The Bombay high court (HC) recently granted bail to two persons who were booked and arrested by the Narcotics Control Bureau (NCB) in April 2018 based on statements by two other accused, who later retracted their statements. The court held that statements recorded under section 67 of the Narcotics Drugs and Psychotropic Substances (NDPS) Act, 1985 were not admissible and as the bank statements and call records did not confirm the role of the two in the syndicate as alleged by the NCB. The court hence granted them bail.
Section 67 of the NDPS Act states that any authorised officer may, during any inquiry, may call for information from any person to satisfy himself whether there has been any contravention of the provisions of the Act.
The single bench of justice Prakash D Naik, while hearing bail applications of Shashikant Prabhu and Harshad Gawde, was informed by advocates Rajendra Shahasane and Vinay Nair that the evidence recorded under section 67 of the NDPS Act was not admissible in the court as evidence. They further submitted that the statements under the said section had been retracted by the other co-accused, and as there was no corroborative evidence, the two should be granted bail.
The advocates submitted that the bail applications of their clients had been rejected by the special court in December and October 2018, respectively.
The first three accused had been arrested in March 2018 by the NCB, and recovery of 4kg of hashish was made from them. While recording the statements of the three accused under section 67 of the NDPS Act, the names of the current applicants came up. While Prabhu was arrested for selling drugs, Gawde was arrested for running the business of buying, selling and procuring drugs on behalf of accused No 2, who owned a restaurant.

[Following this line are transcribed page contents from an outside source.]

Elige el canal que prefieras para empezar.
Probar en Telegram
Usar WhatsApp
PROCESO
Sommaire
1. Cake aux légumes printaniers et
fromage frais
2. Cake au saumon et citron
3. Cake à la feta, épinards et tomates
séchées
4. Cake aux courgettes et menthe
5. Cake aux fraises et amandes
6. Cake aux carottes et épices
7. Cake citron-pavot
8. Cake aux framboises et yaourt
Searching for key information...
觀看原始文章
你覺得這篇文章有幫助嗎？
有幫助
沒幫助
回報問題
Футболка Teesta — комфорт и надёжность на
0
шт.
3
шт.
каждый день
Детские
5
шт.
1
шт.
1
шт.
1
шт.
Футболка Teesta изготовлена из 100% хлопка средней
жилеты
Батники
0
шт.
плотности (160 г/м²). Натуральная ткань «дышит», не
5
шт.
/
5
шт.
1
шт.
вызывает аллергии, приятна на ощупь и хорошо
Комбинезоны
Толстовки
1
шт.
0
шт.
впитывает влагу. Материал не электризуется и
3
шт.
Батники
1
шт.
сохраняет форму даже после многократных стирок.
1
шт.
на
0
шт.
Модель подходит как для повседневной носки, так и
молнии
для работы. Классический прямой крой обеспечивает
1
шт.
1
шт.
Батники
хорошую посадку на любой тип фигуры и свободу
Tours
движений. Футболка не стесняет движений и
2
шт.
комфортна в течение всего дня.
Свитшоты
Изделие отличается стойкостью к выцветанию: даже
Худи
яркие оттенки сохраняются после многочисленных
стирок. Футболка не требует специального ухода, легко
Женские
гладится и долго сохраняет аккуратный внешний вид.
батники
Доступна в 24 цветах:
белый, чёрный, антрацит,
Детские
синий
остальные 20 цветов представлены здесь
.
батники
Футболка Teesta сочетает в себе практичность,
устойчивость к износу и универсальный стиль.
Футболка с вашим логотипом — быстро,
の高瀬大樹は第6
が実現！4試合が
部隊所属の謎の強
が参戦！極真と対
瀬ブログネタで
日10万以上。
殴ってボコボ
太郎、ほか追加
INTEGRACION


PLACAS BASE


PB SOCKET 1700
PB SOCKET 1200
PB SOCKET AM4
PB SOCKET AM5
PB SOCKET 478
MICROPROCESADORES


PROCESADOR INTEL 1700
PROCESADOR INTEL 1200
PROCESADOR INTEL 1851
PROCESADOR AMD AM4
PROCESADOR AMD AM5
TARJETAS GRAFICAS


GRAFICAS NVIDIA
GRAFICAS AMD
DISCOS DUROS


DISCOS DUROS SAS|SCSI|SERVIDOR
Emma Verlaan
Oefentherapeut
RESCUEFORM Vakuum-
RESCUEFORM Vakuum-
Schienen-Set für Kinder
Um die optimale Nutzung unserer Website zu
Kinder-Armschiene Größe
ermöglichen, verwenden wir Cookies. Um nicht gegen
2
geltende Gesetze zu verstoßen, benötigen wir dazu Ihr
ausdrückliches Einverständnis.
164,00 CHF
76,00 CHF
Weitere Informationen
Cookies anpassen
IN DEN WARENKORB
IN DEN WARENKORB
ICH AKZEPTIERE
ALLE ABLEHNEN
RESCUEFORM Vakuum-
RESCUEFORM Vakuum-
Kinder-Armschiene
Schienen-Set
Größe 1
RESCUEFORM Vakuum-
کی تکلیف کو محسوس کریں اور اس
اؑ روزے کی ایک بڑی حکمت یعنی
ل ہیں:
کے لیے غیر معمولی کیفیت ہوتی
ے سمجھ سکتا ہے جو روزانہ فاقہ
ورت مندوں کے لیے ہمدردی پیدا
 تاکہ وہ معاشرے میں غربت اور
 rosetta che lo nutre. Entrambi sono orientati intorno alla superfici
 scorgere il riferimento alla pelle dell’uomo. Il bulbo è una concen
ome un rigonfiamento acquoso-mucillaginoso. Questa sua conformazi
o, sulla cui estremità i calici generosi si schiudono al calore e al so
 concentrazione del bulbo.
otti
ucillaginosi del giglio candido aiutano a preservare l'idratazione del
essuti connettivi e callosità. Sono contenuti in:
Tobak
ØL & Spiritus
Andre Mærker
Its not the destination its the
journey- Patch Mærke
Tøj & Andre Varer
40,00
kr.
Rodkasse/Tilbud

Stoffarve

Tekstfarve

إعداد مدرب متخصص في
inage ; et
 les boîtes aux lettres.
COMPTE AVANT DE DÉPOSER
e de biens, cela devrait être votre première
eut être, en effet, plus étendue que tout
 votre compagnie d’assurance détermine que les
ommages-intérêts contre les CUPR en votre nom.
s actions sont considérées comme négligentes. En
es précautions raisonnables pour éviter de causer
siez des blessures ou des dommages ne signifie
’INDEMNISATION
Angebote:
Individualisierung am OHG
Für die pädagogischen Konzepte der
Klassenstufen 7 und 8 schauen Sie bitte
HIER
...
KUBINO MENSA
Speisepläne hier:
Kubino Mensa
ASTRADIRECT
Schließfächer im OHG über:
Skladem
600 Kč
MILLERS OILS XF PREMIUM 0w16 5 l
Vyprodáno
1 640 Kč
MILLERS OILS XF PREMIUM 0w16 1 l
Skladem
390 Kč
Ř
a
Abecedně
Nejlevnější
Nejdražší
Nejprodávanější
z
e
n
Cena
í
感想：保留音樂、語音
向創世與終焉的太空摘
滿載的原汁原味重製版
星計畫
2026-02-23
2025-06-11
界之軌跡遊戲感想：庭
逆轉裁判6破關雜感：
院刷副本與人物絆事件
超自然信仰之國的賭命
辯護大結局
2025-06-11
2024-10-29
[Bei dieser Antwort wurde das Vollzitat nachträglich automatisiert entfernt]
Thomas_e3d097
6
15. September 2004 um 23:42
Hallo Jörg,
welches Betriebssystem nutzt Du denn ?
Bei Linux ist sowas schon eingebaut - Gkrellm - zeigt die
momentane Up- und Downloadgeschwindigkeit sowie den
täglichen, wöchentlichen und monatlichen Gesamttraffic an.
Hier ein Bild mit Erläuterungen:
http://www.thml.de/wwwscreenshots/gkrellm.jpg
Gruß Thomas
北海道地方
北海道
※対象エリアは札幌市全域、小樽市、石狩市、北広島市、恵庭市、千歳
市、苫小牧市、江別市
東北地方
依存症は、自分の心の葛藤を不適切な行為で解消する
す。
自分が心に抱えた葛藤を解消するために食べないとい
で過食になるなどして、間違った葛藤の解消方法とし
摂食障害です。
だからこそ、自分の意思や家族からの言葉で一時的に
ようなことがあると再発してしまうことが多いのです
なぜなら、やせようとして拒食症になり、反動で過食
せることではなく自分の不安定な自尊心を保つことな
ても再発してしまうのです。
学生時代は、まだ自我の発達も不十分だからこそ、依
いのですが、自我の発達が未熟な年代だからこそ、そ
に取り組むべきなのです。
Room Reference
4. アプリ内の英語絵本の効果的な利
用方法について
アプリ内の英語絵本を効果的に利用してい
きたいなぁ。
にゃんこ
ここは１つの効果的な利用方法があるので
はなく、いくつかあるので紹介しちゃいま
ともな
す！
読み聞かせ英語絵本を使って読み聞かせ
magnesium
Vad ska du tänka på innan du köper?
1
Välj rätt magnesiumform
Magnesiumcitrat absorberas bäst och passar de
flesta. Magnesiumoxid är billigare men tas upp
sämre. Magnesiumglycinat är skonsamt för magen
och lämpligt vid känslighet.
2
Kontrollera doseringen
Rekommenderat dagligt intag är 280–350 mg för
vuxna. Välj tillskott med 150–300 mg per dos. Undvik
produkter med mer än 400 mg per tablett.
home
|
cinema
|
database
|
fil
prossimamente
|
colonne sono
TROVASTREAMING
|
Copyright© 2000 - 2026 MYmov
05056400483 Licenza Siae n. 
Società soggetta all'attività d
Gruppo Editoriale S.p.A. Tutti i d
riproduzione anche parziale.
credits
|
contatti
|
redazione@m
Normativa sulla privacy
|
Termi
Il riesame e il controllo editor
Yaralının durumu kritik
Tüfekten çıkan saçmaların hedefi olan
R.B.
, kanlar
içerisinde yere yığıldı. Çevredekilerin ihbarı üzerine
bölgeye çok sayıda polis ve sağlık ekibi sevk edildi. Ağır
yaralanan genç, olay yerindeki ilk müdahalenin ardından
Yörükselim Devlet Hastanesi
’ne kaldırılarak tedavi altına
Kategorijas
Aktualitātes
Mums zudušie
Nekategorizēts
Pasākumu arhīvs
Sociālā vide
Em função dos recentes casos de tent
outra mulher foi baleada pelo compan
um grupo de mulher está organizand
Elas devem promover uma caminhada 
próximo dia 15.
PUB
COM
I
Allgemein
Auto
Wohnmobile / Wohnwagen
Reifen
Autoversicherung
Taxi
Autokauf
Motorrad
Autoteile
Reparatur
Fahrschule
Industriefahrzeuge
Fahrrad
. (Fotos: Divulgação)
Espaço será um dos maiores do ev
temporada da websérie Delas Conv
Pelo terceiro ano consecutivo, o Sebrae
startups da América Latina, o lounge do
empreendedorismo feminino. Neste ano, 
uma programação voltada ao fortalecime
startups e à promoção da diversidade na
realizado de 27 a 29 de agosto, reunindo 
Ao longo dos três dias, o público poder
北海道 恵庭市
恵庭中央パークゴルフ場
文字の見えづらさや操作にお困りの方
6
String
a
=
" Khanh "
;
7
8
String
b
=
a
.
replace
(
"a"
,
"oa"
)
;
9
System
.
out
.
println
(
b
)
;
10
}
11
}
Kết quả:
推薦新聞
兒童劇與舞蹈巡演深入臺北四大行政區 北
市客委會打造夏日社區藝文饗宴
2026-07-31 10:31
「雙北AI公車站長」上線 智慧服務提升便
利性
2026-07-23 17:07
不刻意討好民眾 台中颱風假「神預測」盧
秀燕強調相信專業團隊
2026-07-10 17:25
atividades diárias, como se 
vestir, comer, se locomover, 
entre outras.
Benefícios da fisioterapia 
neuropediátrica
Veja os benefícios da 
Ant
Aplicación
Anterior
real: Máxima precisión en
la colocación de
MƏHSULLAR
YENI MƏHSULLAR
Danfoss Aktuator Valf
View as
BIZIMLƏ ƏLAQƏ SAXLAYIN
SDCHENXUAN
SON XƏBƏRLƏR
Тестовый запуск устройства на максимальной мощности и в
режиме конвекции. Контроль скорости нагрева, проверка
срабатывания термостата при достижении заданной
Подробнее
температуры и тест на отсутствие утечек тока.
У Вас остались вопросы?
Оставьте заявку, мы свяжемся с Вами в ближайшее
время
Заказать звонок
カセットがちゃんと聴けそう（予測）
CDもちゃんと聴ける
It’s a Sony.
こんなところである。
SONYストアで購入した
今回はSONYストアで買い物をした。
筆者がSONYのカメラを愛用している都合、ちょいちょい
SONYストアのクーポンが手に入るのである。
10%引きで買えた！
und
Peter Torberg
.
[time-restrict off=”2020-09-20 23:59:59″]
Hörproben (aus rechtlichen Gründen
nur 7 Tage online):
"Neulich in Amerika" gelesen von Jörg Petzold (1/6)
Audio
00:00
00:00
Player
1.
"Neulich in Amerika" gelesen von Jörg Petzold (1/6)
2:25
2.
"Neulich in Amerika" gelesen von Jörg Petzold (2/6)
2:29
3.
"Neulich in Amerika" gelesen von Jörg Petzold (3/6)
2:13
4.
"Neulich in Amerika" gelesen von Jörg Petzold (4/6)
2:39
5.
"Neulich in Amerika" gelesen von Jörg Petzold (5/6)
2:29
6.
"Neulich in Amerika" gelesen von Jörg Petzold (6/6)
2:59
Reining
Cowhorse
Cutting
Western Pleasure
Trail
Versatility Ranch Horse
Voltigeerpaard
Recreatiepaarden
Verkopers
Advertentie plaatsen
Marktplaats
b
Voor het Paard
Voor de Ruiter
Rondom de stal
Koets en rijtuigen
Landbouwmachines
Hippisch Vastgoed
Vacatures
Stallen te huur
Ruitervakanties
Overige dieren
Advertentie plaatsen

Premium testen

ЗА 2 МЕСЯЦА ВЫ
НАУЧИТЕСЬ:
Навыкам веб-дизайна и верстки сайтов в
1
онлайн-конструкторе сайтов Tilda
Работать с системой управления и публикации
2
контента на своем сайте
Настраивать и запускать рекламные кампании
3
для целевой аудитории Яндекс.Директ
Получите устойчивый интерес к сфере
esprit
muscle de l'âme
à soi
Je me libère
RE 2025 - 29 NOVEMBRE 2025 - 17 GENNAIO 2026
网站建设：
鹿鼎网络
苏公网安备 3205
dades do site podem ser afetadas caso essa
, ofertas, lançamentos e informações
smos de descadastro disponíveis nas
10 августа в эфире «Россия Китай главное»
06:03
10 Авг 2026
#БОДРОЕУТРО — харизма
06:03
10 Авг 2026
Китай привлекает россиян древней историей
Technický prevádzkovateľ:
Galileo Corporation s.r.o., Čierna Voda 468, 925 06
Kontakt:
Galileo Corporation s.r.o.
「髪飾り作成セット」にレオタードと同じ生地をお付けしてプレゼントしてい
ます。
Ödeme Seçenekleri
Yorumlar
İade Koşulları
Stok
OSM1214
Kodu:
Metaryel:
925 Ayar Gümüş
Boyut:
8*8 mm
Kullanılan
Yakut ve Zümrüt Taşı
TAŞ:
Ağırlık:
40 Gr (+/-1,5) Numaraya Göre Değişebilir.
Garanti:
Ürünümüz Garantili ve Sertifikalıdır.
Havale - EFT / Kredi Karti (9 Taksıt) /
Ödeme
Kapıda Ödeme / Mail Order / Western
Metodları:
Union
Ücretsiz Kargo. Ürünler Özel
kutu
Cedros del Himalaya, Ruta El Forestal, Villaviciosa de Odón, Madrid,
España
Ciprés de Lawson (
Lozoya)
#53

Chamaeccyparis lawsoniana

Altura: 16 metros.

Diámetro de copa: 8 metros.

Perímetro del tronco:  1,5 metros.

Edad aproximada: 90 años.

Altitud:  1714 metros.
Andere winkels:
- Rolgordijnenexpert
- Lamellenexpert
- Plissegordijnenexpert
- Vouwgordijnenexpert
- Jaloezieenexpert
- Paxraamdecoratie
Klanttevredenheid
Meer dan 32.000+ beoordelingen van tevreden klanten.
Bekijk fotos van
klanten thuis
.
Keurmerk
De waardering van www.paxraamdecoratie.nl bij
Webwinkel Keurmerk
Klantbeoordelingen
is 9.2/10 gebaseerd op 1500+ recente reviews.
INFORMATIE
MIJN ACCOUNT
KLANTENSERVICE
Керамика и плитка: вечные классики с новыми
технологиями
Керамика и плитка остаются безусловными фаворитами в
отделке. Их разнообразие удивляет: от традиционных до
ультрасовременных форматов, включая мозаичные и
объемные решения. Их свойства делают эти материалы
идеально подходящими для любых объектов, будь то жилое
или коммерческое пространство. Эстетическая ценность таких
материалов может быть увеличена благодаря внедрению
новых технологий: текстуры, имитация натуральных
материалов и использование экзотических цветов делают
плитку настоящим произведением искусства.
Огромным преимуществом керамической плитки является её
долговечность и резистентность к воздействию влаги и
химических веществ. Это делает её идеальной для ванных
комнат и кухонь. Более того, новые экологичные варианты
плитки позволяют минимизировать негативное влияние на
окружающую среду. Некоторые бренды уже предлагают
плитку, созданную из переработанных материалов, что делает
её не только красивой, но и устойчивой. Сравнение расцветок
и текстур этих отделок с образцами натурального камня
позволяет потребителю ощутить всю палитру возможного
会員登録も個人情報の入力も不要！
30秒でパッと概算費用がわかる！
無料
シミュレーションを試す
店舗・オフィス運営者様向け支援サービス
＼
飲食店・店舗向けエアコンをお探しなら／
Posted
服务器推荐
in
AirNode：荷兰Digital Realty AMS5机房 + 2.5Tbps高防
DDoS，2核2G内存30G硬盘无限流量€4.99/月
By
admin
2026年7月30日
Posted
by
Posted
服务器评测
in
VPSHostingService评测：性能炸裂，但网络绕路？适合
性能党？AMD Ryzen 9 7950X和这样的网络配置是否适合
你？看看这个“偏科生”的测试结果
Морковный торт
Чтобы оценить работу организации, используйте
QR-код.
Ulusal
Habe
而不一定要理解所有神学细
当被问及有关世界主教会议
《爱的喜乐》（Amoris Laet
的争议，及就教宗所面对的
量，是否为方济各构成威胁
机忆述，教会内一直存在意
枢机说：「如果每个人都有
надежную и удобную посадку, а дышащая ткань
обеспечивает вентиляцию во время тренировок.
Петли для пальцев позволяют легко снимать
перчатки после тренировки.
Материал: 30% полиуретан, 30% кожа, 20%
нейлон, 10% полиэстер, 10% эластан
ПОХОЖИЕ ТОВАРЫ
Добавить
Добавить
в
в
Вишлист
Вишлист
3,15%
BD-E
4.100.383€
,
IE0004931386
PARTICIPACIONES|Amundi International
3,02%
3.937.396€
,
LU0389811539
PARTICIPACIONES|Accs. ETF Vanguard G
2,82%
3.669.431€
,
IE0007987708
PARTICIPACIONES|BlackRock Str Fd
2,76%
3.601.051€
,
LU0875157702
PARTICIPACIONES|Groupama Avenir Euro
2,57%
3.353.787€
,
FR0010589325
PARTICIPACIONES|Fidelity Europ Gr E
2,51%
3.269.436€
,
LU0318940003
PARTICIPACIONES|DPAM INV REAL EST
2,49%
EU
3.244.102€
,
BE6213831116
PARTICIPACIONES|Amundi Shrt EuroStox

However, the special public prosecutor for NCB opposed the applications and submitted that the offences were of a serious nature and the applicants were part of the drug syndicate that trafficked hashish and other drugs since 2017. He also submitted that there was evidence in the form of bank transactions between Gawde and accused No 2, and call records between Prabhu and accused No 2.
After hearing the submissions, the bench observed, “Prima facie, there is nothing to indicate that the amount was relating to sale or procurement of the drug. No other incriminating evidence to show involvement of the applicants is on record. There is no recovery from the applicants.”
The court also referred to the October 2020 Supreme Court judgement in the Tofan Singh vs state of Tamil Nadu case wherein the Apex court had held that the statement under section 67 of the NDPS Act cannot be relied upon. “In any case, there is no corroborative evidence to substantiate the averment in the statements of the accused. Hence, the embargo under section 37 of the NDPS Act would not cause impediment for granting bail to the applicants,” the court said.